Edit the listing below so that every "Time read" becomes "Clock time" and nothing else changes. Leave the pictures out of your copy.
* START *
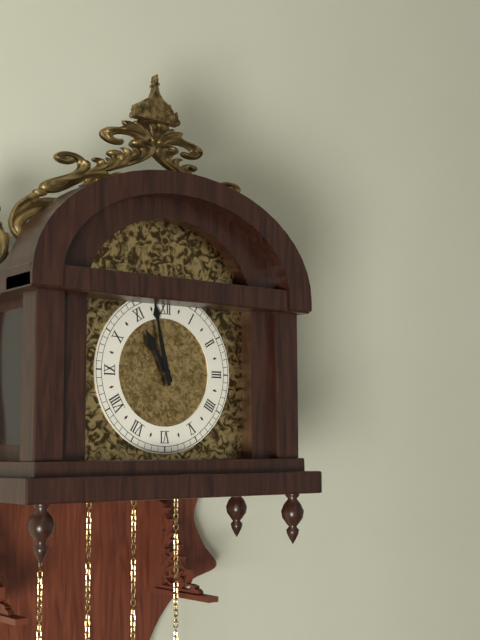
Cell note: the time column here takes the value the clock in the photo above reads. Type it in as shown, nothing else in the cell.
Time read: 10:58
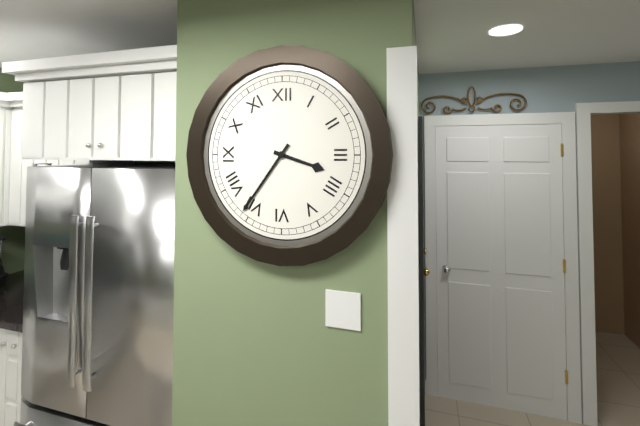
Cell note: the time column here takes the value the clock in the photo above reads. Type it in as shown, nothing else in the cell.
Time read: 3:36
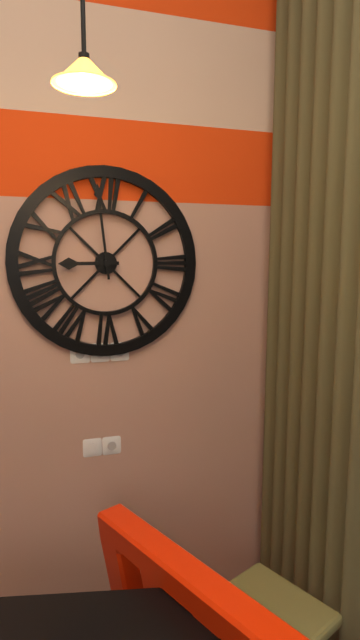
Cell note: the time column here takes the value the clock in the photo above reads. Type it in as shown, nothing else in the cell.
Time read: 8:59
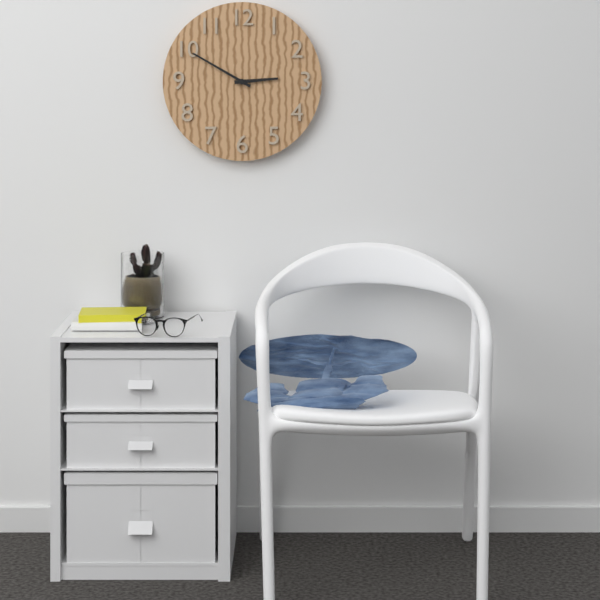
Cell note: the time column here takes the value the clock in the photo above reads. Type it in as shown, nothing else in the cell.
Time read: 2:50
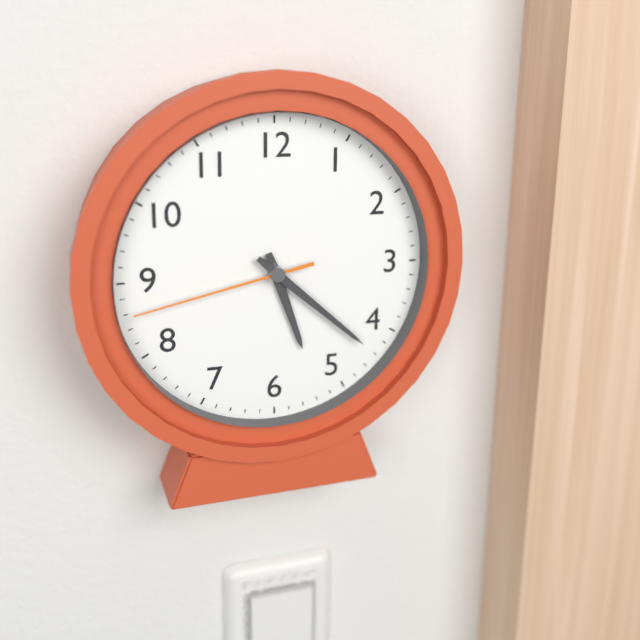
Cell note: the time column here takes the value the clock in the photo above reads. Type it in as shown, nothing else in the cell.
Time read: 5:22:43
* END *
§ **CORRECT ANSWER**
Cell note: the time column here takes the value the clock in the photo above reads. Type it in as shown, nothing else in the cell.
Clock time: 10:58
Cell note: the time column here takes the value the clock in the photo above reads. Type it in as shown, nothing else in the cell.
Clock time: 3:36
Cell note: the time column here takes the value the clock in the photo above reads. Type it in as shown, nothing else in the cell.
Clock time: 8:59
Cell note: the time column here takes the value the clock in the photo above reads. Type it in as shown, nothing else in the cell.
Clock time: 2:50
Cell note: the time column here takes the value the clock in the photo above reads. Type it in as shown, nothing else in the cell.
Clock time: 5:22:43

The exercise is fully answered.